Had our naps and then checked out one of the huge malls/shopping centres (only 170 shops!). In 2 hours we covered only one floor of the place (well, Nic only covered one floor, John took things a little quicker without wasting time trying on clothes that weren’t bought!). Saw a very politically incorrect clothing shop called ‘Aboriginal’ that had some very dodgy slogans on t-shirts – they thought they were being very trendy and Australian – oops!
Had some Indian takeaway with our Hungarian wine in the flat before heading out for a lovely stroll along the river and a walk over ‘Chain Bridge’ in the twilight. Quite magical and so very beautiful (except for the swarms of insects flying into eyes and mouths crossing the bridge – but the thousands of spiders that had set up camp on the bridge railings were doing their best to rid us of these pests!)
Final full day began with a thwarted attempt to see a communist statue park. We didn’t realise how far out of town it was. After 2 metro rides and one tram ride to the end of the line we discovered it was another 15 minute bus ride (not covered by our pass) and it all became too hard. John did manage to get some very interesting shots of the ‘end of the line’ railway station where the tram stopped – definitely the real Budapest, not the sanitised, westernised tourist version fed to all of us visitors.
Went back to town and instead went to the Central Synagogue (second largest in Europe) located near where the gates to the Ghetto (of 1944-45) once stood. We took a guided tour led by the daughter of two survivors of the Ghetto. She had some very inspiring and moving stories to tell – and the figures and facts never cease to shock and terrify. Amazing to hear tales of such strength and courage, and to see that same fierce pride and true sadness in the tour guide’s eyes mirroring the experiences of her parents. The weight of such things is truly heavy, but somehow gave her strength too.
Went for walks in the city park after lunch and visited Heroes Square (which is really a very fancy skateboard park these days). Pretty fabulous spire with the Archangel Gabrielle atop. Many children around feeding ducks, buying colourful, foil helium balloons and going to the big amusement park with their parents (with a heritage listed merry-go-round!).

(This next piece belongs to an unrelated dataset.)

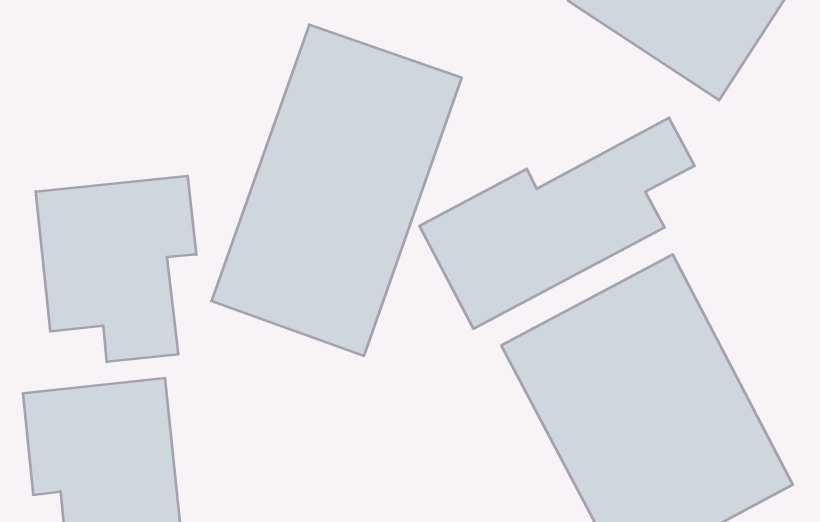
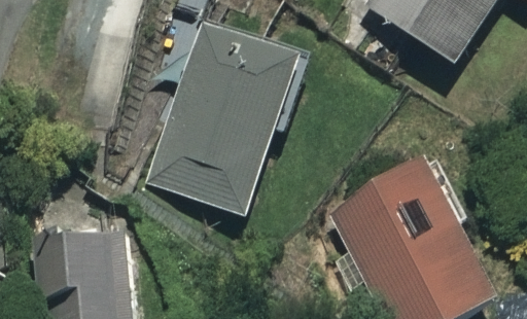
building: [420,118,695,329] -> none
building: [36,176,196,362] -> none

Decided to go back to the apartment and grab our swimming costumes when we saw Budapest’s biggest public baths and thermal springs – there are many hotels and spas all over the city making the most of these natural hot springs. We didn’t get into the complex until about 5:30pm, but it was still very crowded – can imagine how packed it would’ve been in the heat of the day. Spent a very pleasant hour swanning and swimming around, firstly in the very pleasant 28 degrees pool, then in the 38 degrees pool. Just like a really, really big bath…only we all had swimmers on…thank goodness! Were quite relaxed after this and found it perfect preparation for another good night’s sleep.